JFK assassination files: Hoover said FBI must "convince the public" Oswald acted alone
Newly released FBI files about the assassination of John F. Kennedy are shedding new light on shooter Lee Harvey Oswald and the bureau chief's efforts to quell conspiracy theories about the fatal shooting of the nation's 35th president.
In the chaotic aftermath of the assassination, followed two days later by the murder of Oswald while in police custody, FBI Director J. Edgar Hoover vented his frustration in a formerly secret report found in the files. It opened: "There is nothing further on the Oswald case except that he is dead."
But, reflecting on Oswald less than an hour after he died, Hoover already sensed theories would form about a conspiracy broader than the lone assassin.

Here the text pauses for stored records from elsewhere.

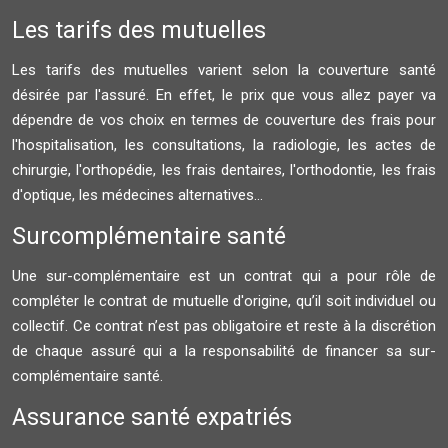
Les tarifs des mutuelles
Les tarifs des mutuelles varient selon la couverture santé
désirée par l'assuré. En effet, le prix que vous allez payer va
dépendre de vos choix en termes de couverture des frais pour
l'hospitalisation, les consultations, la radiologie, les actes de
chirurgie, l'orthopédie, les frais dentaires, l'orthodontie, les frais
d'optique, les médecines alternatives...
Surcomplémentaire santé
Une sur-complémentaire est un contrat qui a pour rôle de
compléter le contrat de mutuelle d'origine, qu’il soit individuel ou
collectif. Ce contrat n’est pas obligatoire et reste à la discrétion
de chaque assuré qui a la responsabilité de financer sa sur-
complémentaire santé.
Assurance santé expatriés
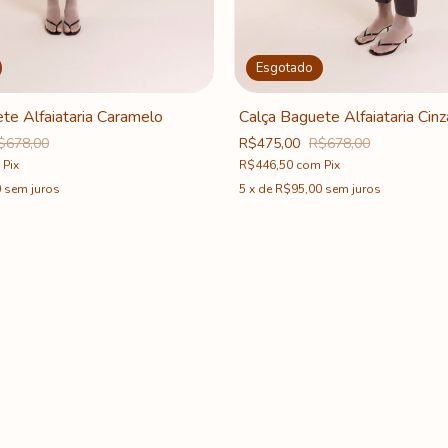
Esgotado
te Alfaiataria Caramelo
Calça Baguete Alfaiataria Cinz
$678,00
R$475,00
R$678,00
Pix
R$446,50
com
Pix
0
sem juros
5
x
de
R$95,00
sem juros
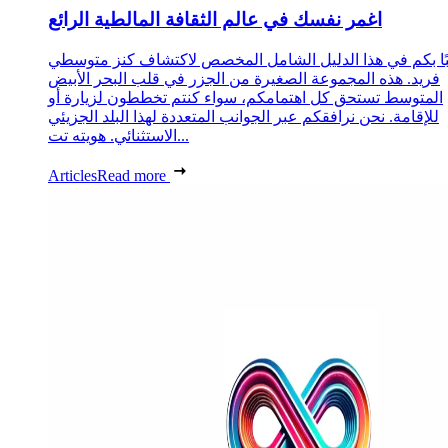
اغمر نفسك في عالم الثقافة المالطية الرائع
ًا بكم في هذا الدليل الشامل المخصص لاكتشاف كنز متوسطي
فريد. هذه المجموعة الصغيرة من الجزر في قلب البحر الأبيض
المتوسط تستحق كل اهتمامكم، سواء كنتم تخططون لزيارة أو
للإقامة. نحن نرافقكم عبر الجوانب المتعددة لهذا البلد الجزيئي
الاستثنائي. هويته تت...
Articles
Read more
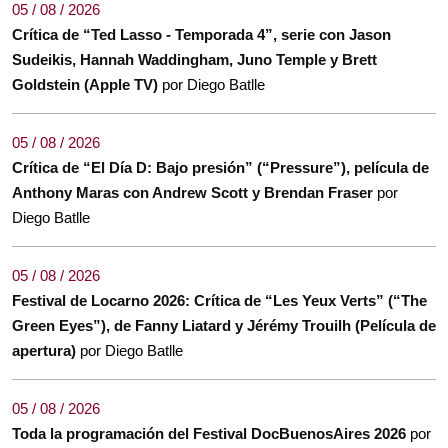
05 / 08 / 2026
Crítica de “Ted Lasso - Temporada 4”, serie con Jason
Sudeikis, Hannah Waddingham, Juno Temple y Brett
Goldstein (Apple TV)
por Diego Batlle
05 / 08 / 2026
Crítica de “El Día D: Bajo presión” (“Pressure”), película de
Anthony Maras con Andrew Scott y Brendan Fraser
por
Diego Batlle
05 / 08 / 2026
Festival de Locarno 2026: Crítica de “Les Yeux Verts” (“The
Green Eyes”), de Fanny Liatard y Jérémy Trouilh (Película de
apertura)
por Diego Batlle
05 / 08 / 2026
Toda la programación del Festival DocBuenosAires 2026
por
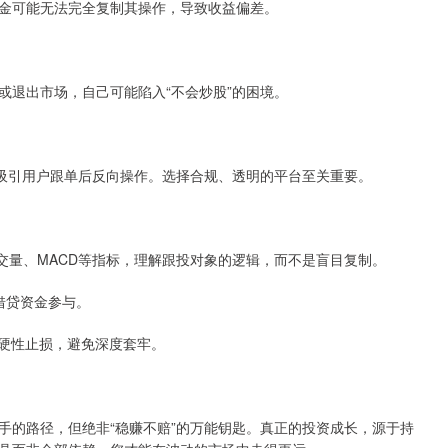
金可能无法完全复制其操作，导致收益偏差。
或退出市场，自己可能陷入“不会炒股”的困境。
，吸引用户跟单后反向操作。选择合规、透明的平台至关重要。
、成交量、MACD等指标，理解跟投对象的逻辑，而不是盲目复制。
或借贷资金参与。
%的硬性止损，避免深度套牢。
手的路径，但绝非“稳赚不赔”的万能钥匙。真正的投资成长，源于持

"The thing I am concerned about, and so is (deputy attorney general) Mr. Katzenbach, is having something issued so we can convince the public that Oswald is the real assassin," he said.
He also reported: "Last night we received a call from our Dallas office from a man talking in a calm voice and saying he was a member of a committee organized to kill Oswald."
Hoover said he relayed that warning to Dallas police and was assured Oswald would be sufficiently protected. Oswald was shot dead the next day by Jack Ruby.
A document from 1975 contains a partial deposition by Richard Helms, a deputy CIA director under Kennedy who later became CIA chief, to the Rockefeller Commission, which was studying unauthorized CIA activities in domestic affairs. Commission lawyers appeared to be probing for information on what foreign leaders might have been the subject of assassination attempts by or on behalf of the CIA.
A lawyer asks Helms: "Is there any information involved with the assassination of President Kennedy which in any way shows that Lee Harvey Oswald was in some way a CIA agent or agent" - here the document ends, short of his answer.
CBS News' Bob Schieffer, who was then a 26-year-old Fort Worth newspaper reporter at the time, gave Oswald's mother a ride to the police station after the assassination.
"She expressed no remorse about the president being killed," Schieffer recalled.
Among the files is a more than 400-page document that appeared to describe people being monitored as potential threats to Kennedy and his successor, Lyndon B. Johnson.
Officials described one such person this way: "Subject participated in pickets against JFK in 1961. Allegedly trained in guerrilla tactics & sabotage. Considered very dangerous by those who know him. Has visited USA & Cuba. Considered armed and dangerous."
Some suspicions missed the mark badly.
One document describes a person who sent a letter to Johnson in December 1963 stating "you're doomed." The document says: "Interviewed 1/23/64; friendly. Said letter was a joke. Not dangerous. Attending 5th grade."